DIRECTIONS:
1 - List every voltage or current value given in the methods passage, with its unit.
2 - Retype the stretch of the methods passage from "Characterization" through "kV and 20 mA.".
3 - Answer these questions using the methods passage.
(a) In what solvent was the PCL stirred?
(b) What was the working distance set to?
(c) What wavelength does the passage give for the Cu Kα radiation?

PCL was stirred in 2,2,2-trifluoroethanol at room temperature overnight to make an 8.0 wt% polymer solution for electrospinning. The solution was drawn into a 3 mL syringe with a 14 gauge needle. The polymer solution supply rate was controlled at 0.5 mL/h with a syringe pump, and the working distance was set to 15 cm. An electrospinning voltage of +8.0 kV on the needle tip and −4 kV on the collector was applied, and modified collector with air gap (40 mm × 10 mm) was used to collect the resulting aligned PCL fibers.
Characterization
Wide-angle x-ray scattering (WAXS) patterns were obtained using a Rigaku Geigerflex 2D X-ray diffraction facility with Ni-filtered Cu Kα radiation (λ=0.154 nm) with pinhole collimation and a 2-D wire-detector. Well-aligned PLLA fiber bundles were mounted at the exit of the collimator and WAXS patterns were generated at 40 kV and 20 mA.

A block of data:
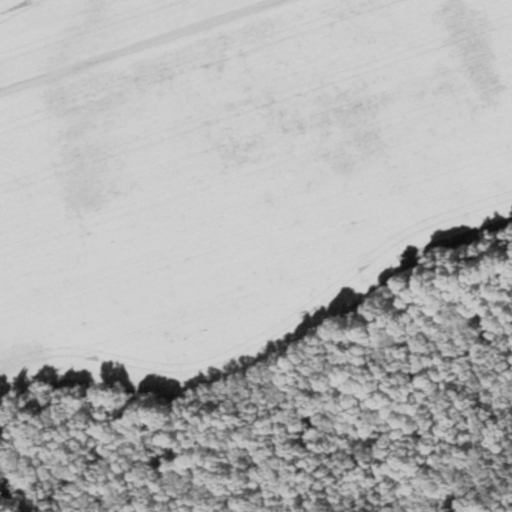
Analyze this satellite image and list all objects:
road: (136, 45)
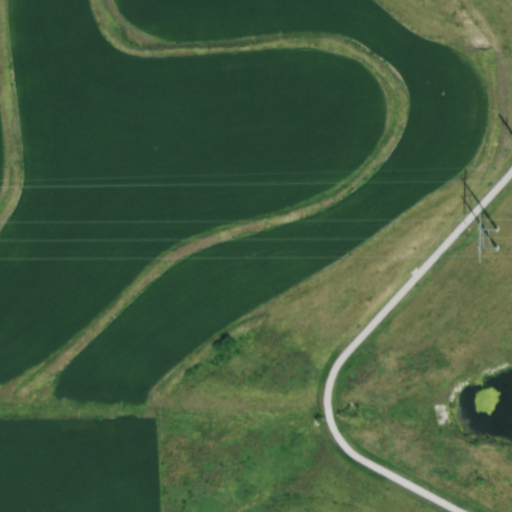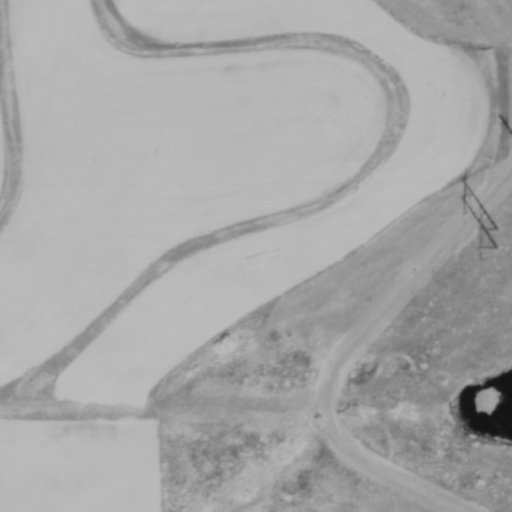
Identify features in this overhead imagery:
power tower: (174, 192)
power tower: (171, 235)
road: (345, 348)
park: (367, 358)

SOLUTIONS BELOW:
1 -
+8.0 kV
−4 kV
40 kV
20 mA

2 -
Characterization
Wide-angle x-ray scattering (WAXS) patterns were obtained using a Rigaku Geigerflex 2D X-ray diffraction facility with Ni-filtered Cu Kα radiation (λ=0.154 nm) with pinhole collimation and a 2-D wire-detector. Well-aligned PLLA fiber bundles were mounted at the exit of the collimator and WAXS patterns were generated at 40 kV and 20 mA.

3 -
(a) 2,2,2-trifluoroethanol
(b) 15 cm
(c) 0.154 nm